On Ehud Barak’s Way Out, Statements on Iran He Knows to Be Misleading

Israeli Defense Minister Ehud Barak says he’s retiring. But on his way out, he has determined to make hysterical statements about a war on Iran which are totally divorced from reality and which contradict previous statements he’s made regarding Iran’s nuclear program.

Spencer Ackerman at Danger Room reports Barak, in a press statement with US Secretary of Defense Leon Panetta, said Iran needs to be “coerced” into giving up its ambitions to build a nuclear weapon.

“Of course, we would love to see some heavenly intervention that will stop them, to wake up some morning and learn that they’ve given up on their nuclear intentions,” Barak told reporters at the Pentagon Thursday during a joint press conference with Leon Panetta, his American counterpart. “You cannot build a strategy based on these wishes or prayers. Sanctions are working and they are more hurting than anything I remember from the past vis-a-vis Iran, but I don’t believe these kinds of sanctions will bring the ayatollahs to a moment of truth where they sit around a table, look into each other’s eyes and decide that the game is over.”

…“During the coming year and hopefully before they reach what I have called a ‘zone of immunity’” — a point at which Israeli airstrike couldn’t meaningfully hinder Iranian nuclear work — Iran “will be coerced into putting an end to it this way or another way,” Barak said. “The physical attack option is an option that should be there, should remain on the table, never be removed.”

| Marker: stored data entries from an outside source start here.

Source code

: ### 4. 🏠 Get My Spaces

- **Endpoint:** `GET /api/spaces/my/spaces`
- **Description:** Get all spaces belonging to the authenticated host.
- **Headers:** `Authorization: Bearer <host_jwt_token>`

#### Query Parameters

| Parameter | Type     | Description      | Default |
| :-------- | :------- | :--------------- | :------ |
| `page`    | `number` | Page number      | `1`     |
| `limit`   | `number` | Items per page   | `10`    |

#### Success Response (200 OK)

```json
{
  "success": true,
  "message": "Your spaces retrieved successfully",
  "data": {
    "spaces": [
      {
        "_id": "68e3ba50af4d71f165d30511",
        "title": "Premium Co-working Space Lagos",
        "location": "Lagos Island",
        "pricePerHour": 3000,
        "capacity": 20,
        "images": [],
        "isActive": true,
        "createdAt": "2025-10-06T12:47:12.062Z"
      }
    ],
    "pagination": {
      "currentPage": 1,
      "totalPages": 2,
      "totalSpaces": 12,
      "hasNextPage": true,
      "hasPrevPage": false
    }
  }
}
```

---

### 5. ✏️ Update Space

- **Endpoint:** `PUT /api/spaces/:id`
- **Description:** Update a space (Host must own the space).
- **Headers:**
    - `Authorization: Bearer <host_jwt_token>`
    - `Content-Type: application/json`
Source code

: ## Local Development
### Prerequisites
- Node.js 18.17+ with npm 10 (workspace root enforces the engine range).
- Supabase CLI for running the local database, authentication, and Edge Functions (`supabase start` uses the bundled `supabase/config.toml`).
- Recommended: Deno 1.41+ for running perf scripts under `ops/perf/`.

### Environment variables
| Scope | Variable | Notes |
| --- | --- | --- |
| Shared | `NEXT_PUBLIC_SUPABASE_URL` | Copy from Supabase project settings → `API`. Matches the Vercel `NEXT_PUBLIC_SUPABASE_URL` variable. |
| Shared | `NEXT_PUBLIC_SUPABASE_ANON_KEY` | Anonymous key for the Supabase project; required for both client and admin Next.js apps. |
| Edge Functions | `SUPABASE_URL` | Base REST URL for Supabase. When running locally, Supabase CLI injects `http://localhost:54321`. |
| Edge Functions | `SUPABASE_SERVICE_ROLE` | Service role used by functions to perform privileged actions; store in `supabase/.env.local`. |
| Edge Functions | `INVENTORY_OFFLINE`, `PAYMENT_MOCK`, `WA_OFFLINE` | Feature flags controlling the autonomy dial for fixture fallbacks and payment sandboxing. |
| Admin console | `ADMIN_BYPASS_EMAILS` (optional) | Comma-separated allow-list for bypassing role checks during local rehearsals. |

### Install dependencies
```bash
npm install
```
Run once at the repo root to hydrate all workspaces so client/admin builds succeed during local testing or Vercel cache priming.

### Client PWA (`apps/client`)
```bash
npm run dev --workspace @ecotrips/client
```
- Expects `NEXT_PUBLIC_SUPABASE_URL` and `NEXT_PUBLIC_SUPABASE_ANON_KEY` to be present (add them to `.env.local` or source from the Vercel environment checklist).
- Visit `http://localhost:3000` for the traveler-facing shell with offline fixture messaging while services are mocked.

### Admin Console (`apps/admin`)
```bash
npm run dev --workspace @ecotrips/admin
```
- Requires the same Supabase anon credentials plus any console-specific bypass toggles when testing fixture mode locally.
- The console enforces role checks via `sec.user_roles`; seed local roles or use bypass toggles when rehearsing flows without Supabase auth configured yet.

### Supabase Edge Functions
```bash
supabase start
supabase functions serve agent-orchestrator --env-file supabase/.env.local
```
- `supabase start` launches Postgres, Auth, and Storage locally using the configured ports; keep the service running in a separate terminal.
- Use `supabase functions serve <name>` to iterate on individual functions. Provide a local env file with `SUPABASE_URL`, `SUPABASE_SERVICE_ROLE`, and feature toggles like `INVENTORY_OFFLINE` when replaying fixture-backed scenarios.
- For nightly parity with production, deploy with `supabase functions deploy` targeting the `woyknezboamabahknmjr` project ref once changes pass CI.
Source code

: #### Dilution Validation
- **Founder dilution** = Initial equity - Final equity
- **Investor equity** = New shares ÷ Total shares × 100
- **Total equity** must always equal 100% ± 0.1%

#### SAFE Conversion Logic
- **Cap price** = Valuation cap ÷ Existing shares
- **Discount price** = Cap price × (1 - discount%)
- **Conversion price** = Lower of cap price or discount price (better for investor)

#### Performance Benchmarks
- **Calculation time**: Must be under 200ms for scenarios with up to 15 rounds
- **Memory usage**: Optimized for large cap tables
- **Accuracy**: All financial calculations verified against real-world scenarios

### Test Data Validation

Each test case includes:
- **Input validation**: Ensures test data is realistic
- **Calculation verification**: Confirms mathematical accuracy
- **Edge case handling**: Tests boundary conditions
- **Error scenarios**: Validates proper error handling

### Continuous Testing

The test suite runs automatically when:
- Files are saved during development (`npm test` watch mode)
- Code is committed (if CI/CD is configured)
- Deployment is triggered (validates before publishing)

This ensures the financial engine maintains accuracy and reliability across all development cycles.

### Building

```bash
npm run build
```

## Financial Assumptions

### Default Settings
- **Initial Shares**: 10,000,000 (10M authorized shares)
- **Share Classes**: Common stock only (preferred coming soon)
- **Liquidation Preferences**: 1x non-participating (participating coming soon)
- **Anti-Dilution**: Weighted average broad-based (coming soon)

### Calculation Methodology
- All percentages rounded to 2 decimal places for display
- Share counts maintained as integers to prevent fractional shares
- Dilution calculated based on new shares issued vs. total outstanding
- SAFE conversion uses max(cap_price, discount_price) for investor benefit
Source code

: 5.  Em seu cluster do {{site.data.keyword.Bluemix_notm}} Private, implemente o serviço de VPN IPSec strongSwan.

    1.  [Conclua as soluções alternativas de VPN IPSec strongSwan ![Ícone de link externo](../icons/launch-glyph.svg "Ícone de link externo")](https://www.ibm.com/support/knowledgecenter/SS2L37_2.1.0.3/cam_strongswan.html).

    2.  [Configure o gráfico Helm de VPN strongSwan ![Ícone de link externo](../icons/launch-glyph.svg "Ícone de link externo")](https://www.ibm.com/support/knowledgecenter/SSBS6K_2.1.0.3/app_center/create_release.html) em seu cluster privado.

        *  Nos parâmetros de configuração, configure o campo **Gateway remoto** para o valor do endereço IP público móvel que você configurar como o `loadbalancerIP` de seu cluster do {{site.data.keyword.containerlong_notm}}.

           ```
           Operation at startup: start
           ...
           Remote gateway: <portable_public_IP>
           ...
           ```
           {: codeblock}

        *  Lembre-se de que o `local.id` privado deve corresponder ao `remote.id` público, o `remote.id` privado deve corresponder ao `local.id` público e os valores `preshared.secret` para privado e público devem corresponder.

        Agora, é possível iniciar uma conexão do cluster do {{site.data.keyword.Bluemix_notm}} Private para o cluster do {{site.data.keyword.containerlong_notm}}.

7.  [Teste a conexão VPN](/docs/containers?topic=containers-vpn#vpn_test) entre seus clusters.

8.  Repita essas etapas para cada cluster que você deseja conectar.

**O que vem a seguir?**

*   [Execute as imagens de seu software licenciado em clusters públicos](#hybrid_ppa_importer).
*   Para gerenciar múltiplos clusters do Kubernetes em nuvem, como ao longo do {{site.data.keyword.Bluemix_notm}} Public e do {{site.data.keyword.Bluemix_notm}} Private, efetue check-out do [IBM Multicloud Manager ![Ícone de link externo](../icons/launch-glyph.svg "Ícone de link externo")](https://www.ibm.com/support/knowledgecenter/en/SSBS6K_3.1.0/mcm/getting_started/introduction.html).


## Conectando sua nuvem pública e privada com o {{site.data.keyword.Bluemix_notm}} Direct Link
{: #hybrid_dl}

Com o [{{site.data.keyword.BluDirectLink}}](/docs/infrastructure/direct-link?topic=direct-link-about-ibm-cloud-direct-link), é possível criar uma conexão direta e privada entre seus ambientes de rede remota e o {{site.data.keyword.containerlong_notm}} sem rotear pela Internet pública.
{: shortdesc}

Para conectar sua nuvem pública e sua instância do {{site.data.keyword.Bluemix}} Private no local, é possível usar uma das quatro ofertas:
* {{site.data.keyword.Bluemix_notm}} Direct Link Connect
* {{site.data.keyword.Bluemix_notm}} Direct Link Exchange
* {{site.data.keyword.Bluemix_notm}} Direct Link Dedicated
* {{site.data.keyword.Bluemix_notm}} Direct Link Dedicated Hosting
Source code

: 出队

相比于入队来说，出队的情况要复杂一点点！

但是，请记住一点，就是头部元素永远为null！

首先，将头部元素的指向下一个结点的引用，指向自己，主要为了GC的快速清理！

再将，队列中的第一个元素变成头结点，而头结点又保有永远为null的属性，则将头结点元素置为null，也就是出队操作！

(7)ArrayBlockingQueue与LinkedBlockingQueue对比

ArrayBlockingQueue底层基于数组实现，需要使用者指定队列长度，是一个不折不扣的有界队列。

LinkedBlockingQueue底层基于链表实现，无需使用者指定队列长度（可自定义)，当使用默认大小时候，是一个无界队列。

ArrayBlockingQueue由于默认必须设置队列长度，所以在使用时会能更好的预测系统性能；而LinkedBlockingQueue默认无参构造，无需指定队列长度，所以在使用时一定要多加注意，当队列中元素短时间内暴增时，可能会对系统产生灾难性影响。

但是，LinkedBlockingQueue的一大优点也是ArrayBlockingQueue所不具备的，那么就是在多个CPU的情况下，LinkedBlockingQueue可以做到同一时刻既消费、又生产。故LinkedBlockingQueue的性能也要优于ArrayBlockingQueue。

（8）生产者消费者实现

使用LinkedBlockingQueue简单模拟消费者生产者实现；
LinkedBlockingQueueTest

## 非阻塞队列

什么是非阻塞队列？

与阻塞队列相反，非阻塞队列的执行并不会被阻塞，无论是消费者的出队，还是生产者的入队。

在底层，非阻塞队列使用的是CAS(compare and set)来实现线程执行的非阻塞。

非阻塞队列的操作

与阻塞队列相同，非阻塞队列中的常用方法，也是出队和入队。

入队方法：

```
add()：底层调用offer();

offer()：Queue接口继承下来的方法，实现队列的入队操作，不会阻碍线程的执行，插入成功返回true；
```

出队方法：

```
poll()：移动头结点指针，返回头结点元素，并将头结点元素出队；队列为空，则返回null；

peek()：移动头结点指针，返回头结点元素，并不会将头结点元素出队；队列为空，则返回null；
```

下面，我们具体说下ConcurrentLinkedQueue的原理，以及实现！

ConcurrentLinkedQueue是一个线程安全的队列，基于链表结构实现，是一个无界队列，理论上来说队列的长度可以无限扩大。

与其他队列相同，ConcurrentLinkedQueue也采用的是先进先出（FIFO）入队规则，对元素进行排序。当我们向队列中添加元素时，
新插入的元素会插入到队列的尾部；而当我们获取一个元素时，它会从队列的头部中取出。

Barak is basically saying that Iran is determined to get nuclear weapons, has not yet been deterred from this goal, and needs to be coerced in order to end its quest. But when UN reports and Israeli intelligence confirmed that Iran irreversibly diverted large portions of its enriched uranium towards peaceful medical research – a clear indication that it’s intentions are not to weaponize – Barak said this set back Iran’s nuclear enrichment program almost a year.

And no less than three months ago, Barak acknowledged that Iran’s leadership has not made the decision to develop nuclear weapons and that it’s nuclear posture is defensive in nature. He told CNN in August:

[Iran’s Ayatollah Khameini] believes that he is penetrated through our intelligence and he strongly feels that if he tries to order [development of a nuclear weapon], we will know it, we and you and some other intelligence services will know about it and it might end up with a physical action against it.

So he prefers to, first of all, make sure that through redundancy, through an accumulation of more lowly enriched uranium, more medium level enriched uranium and more centrifuges and more sites, better protection, that he can reach a point, which I call the zone of immunity, beyond which Israel might not be technically capable of launching a surgical operation.

So Iran is refraining from building nuclear weapons, while responding to the threat environment imposed by the US and Israel by expanding their available low and medium enriched uranium so as to deter aerial bombardments or invasion. As renowned international relations theorist Kenneth N. Waltz recently wrote in Foreign Affairs, “Such a breakout capability might satisfy the domestic political needs of Iran’s rulers by assuring hard-liners that they can enjoy all the benefits of having a bomb (such as greater security) without the downsides (such as international isolation and condemnation).” As I wrote at the time of Barak’s statement:

Here it is admitted that Iran is thinking rationally and defensively. The real concern, Barak says, is allowing Iran to enter a “zone of immunity” wherein it can deter attack or invasion. How dare the ayatollahs deprive Washington and Tel Aviv of the right to attack a weak and defensive Iran!

The whole story about how ‘we need to attack an aggressive Iran determined to get nuclear weapons’ falls apart under Barak’s admission above. First, if Iran has no nuclear weapons program (something admitted widely in US and Israeli officialdom), then there is no conceivable imminent threat and thus no attack is justified. If Iran is demonstrably intimidated by the threats from the US and Israel – that is, if it is acting defensively vis-a-vis its nuclear program – then current US/Israeli capabilities are proving sufficient to deter an Iranian attack whether it has a bomb or not (As Lt. Gen. Ronald Burgess, director of the Defense Intelligence Agency, told the Senate in February: Iran “is unlikely to initiate or intentionally provoke a conflict or launch a preemptive attack”), and thus an attack is not justified.

Finally, what the pro-war crowd can’t seem to grasp is that an attack on Iran would be most likely to push them towards reconstituting their nuclear weapons program.

Even on his way out of politics, Barak can’t resist making public comments he knows to be misleading. But then again, that is what the bulk of the Iran debate has been about.